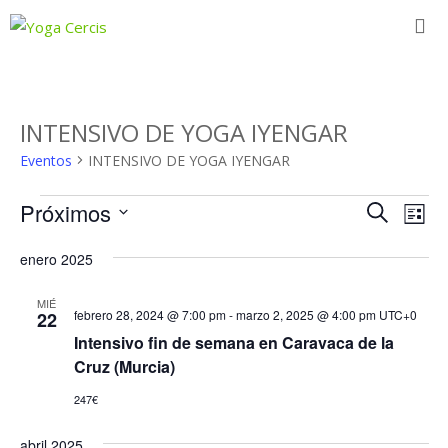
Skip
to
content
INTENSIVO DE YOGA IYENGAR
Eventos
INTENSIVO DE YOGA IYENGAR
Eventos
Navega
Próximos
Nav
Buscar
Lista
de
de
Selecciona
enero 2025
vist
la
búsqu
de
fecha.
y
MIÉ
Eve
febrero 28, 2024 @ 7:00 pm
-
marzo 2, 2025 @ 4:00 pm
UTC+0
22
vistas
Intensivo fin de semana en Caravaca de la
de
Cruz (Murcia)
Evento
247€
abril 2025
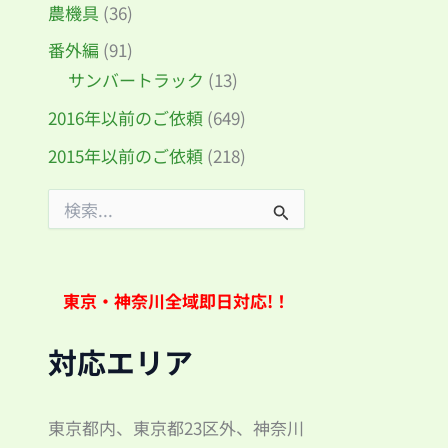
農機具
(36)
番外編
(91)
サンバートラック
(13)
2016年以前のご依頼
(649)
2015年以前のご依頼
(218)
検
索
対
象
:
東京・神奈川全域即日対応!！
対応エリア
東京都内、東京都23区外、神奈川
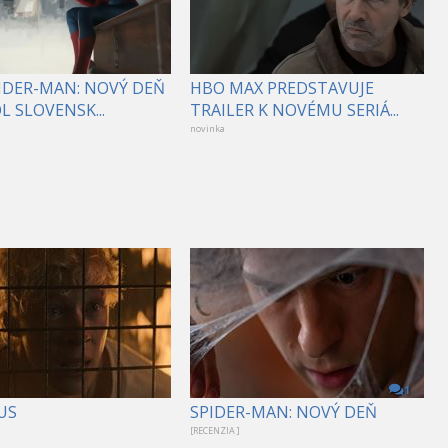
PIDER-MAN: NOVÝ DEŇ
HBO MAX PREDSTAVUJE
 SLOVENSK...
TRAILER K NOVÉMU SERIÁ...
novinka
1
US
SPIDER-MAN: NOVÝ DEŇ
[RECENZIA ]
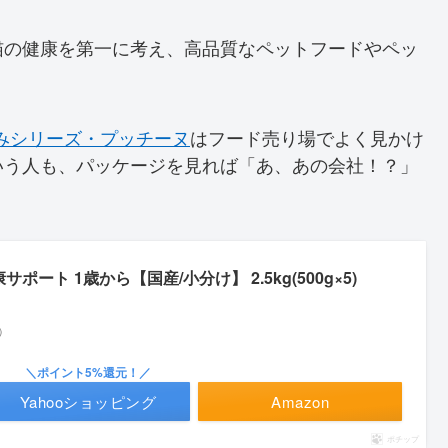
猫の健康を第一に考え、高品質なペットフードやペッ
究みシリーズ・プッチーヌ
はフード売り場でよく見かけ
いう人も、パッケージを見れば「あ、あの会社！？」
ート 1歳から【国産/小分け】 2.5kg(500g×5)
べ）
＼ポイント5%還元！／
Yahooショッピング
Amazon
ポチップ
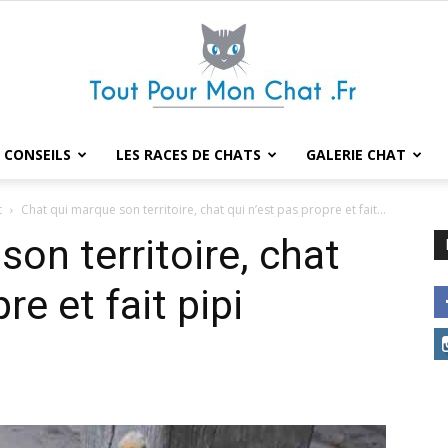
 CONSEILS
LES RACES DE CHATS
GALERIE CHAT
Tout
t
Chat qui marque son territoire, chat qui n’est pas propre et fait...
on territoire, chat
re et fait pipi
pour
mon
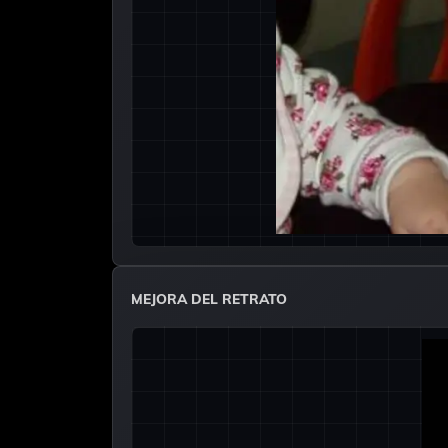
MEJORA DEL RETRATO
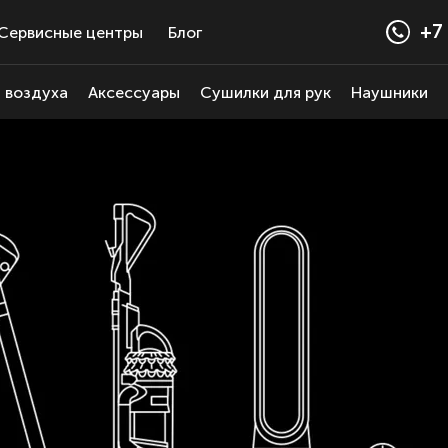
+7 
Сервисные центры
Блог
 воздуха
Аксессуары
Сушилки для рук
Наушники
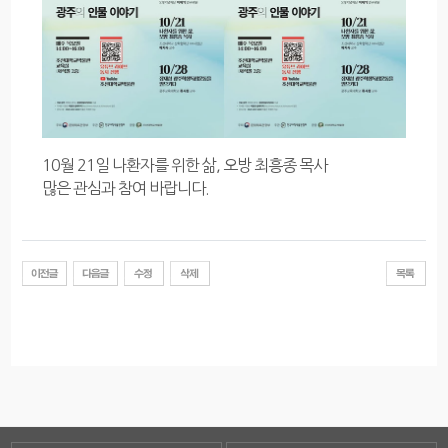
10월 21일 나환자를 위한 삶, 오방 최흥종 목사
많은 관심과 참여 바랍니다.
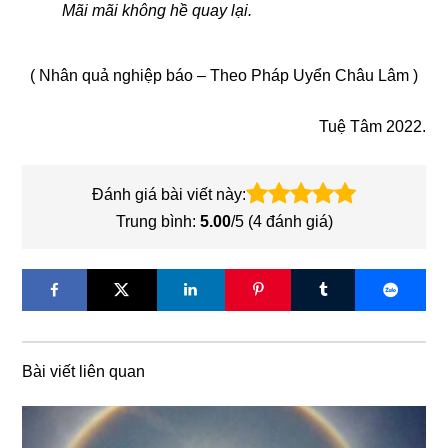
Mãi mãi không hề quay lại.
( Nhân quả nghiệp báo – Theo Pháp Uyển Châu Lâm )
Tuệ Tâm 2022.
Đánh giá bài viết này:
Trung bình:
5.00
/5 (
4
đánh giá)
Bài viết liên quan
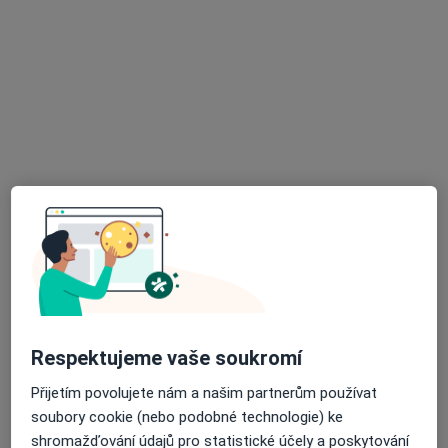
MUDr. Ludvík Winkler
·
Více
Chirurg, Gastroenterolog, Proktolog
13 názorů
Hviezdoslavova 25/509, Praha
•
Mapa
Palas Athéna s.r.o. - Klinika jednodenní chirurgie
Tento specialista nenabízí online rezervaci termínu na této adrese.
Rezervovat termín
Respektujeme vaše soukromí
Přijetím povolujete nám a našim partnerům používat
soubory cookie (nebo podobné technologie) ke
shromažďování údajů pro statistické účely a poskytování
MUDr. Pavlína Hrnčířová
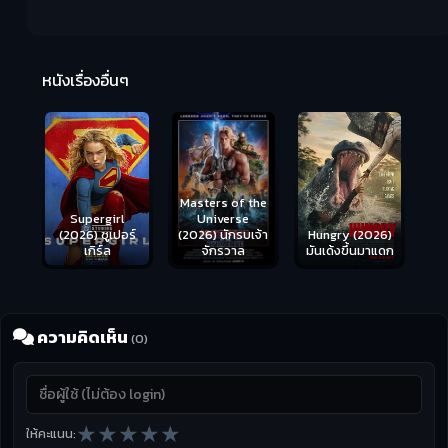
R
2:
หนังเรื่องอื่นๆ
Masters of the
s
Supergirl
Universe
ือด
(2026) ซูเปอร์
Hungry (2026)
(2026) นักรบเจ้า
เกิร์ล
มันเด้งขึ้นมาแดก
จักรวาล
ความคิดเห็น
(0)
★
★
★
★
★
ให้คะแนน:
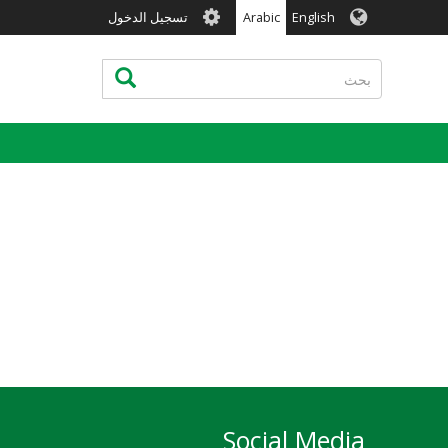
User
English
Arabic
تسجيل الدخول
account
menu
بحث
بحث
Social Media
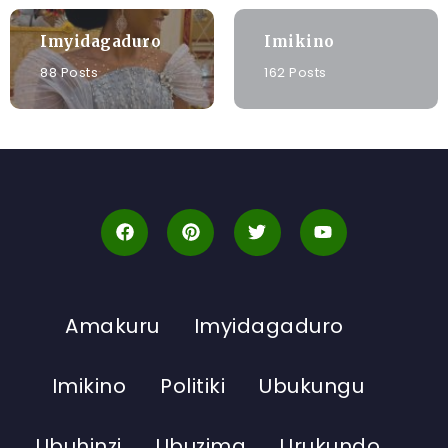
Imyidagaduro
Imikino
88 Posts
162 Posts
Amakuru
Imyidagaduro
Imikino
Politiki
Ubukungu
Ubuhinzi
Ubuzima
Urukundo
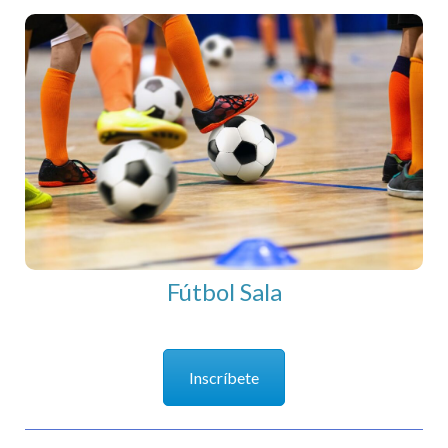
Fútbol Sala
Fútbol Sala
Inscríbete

What you have to do »
Output the data exactly, pictures omitted.

Answer area »
Skip
to
content
INTENSIVO DE YOGA IYENGAR
Eventos
INTENSIVO DE YOGA IYENGAR
Eventos
Navega
Próximos
Nav
Buscar
Lista
de
de
Selecciona
enero 2025
vist
la
búsqu
de
fecha.
y
MIÉ
Eve
febrero 28, 2024 @ 7:00 pm
-
marzo 2, 2025 @ 4:00 pm
UTC+0
22
vistas
Intensivo fin de semana en Caravaca de la
de
Cruz (Murcia)
Evento
247€
abril 2025
農機具
(36)
番外編
(91)
サンバートラック
(13)
2016年以前のご依頼
(649)
2015年以前のご依頼
(218)
検
索
対
象
:
東京・神奈川全域即日対応!！
対応エリア
東京都内、東京都23区外、神奈川
PIDER-MAN: NOVÝ DEŇ
HBO MAX PREDSTAVUJE
 SLOVENSK...
TRAILER K NOVÉMU SERIÁ...
novinka
1
US
SPIDER-MAN: NOVÝ DEŇ
[RECENZIA ]
猫の健康を第一に考え、高品質なペットフードやペッ
究みシリーズ・プッチーヌ
はフード売り場でよく見かけ
いう人も、パッケージを見れば「あ、あの会社！？」
ート 1歳から【国産/小分け】 2.5kg(500g×5)
べ）
＼ポイント5%還元！／
Yahooショッピング
Amazon
ポチップ
 CONSEILS
LES RACES DE CHATS
GALERIE CHAT
Tout
t
Chat qui marque son territoire, chat qui n’est pas propre et fait...
on territoire, chat
re et fait pipi
pour
mon
MEJORA DEL RETRATO
+7 
Сервисные центры
Блог
 воздуха
Аксессуары
Сушилки для рук
Наушники
10월 21일 나환자를 위한 삶, 오방 최흥종 목사
많은 관심과 참여 바랍니다.
Mãi mãi không hề quay lại.
( Nhân quả nghiệp báo – Theo Pháp Uyển Châu Lâm )
Tuệ Tâm 2022.
Đánh giá bài viết này:
Trung bình:
5.00
/5 (
4
đánh giá)
Bài viết liên quan
MUDr. Ludvík Winkler
·
Více
Chirurg, Gastroenterolog, Proktolog
13 názorů
Hviezdoslavova 25/509, Praha
•
Mapa
Palas Athéna s.r.o. - Klinika jednodenní chirurgie
Tento specialista nenabízí online rezervaci termínu na této adrese.
Rezervovat termín
Respektujeme vaše soukromí
Přijetím povolujete nám a našim partnerům používat
soubory cookie (nebo podobné technologie) ke
shromažďování údajů pro statistické účely a poskytování
MUDr. Pavlína Hrnčířová
R
2:
หนังเรื่องอื่นๆ
Masters of the
s
Supergirl
Universe
ือด
(2026) ซูเปอร์
Hungry (2026)
(2026) นักรบเจ้า
เกิร์ล
มันเด้งขึ้นมาแดก
จักรวาล
ความคิดเห็น
(0)
★
★
★
★
★
ให้คะแนน:
User
English
Arabic
تسجيل الدخول
account
menu
بحث
بحث
Social Media
Imyidagaduro
Imikino
88 Posts
162 Posts
Amakuru
Imyidagaduro
Imikino
Politiki
Ubukungu
Ubuhinzi
Ubuzima
Urukundo
Fútbol Sala
Fútbol Sala
Inscríbete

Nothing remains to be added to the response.